It seems like especially things like color distribution manipulation would have a potentially very adverse effect that counters any gains from clamping the supervised learning to be “robust” to that color variation.

I’m thinking in the spirit of: < https://arxiv.org/abs/1711.11561 >.

nafizh · on June 19, 2018

Don't exactly remember the paper, but many of the claims in the paper you mentioned were seemed to be proven false.

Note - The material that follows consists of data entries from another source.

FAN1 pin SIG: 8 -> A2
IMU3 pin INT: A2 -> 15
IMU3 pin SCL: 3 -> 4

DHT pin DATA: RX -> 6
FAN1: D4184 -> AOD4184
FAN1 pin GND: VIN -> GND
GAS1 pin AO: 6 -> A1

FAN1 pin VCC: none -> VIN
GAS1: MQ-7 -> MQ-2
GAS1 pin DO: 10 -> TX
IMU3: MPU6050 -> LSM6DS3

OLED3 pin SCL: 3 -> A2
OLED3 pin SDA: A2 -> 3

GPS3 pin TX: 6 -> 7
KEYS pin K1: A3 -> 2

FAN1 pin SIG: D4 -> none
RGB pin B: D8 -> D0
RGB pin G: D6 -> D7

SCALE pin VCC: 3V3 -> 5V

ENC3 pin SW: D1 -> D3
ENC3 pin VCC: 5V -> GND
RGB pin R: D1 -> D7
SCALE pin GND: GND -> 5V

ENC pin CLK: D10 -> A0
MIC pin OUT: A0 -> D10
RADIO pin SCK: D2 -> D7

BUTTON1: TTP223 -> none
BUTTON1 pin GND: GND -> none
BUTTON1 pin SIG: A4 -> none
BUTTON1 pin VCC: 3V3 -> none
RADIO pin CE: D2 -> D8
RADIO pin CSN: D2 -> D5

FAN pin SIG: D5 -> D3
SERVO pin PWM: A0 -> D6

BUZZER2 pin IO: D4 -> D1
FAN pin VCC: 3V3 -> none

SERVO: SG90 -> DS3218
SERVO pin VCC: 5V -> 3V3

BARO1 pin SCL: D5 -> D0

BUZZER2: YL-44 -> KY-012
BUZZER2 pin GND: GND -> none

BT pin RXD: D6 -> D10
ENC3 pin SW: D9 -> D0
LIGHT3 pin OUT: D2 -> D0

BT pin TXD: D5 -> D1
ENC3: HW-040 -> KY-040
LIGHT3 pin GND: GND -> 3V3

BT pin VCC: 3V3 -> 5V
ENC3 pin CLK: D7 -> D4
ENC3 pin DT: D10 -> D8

As such, augmentation like this should, if any, reduce overfitting.

mlthoughts2018 · on June 20, 2018

Could you provide a link to where the Bengio paper was “disproven”?

I would be quite surprised to learn that, especially for the experimental result they have with the low-pass Fourier filter on the training set, and also because the Bengio paper is quite recent.

jjn2009 · on June 19, 2018

I agree, as long as you do out of sample testing correctly then using this as a benchmark for finding the correct transformations to perform should reduce overfitting.

That said I can see how if done incorrectly you could easily end up overfitting instead.

tlb · on June 20, 2018

An example they give is that it doesn't apply shear transforms to CIFAR-10, because there aren't sheared examples in the (test) data. That makes it less indicative of real-world vision performance, given that human vision is fairly robust to shear.

An opposite sort of strategy is to apply every augmentation that doesn't increase human error rate on a test sample.

mlthoughts2018 · on June 20, 2018

Sure, I think the approach could work successfully in some cases, but I think specifically allowing it to learn transformations of the input color space would be quite problematic — you are essentially giving it more degrees of surface statistics freedom with which to data mine a better looking overfitting metric during validation steps.

XnoiVeX · on June 20, 2018

Did they share any code?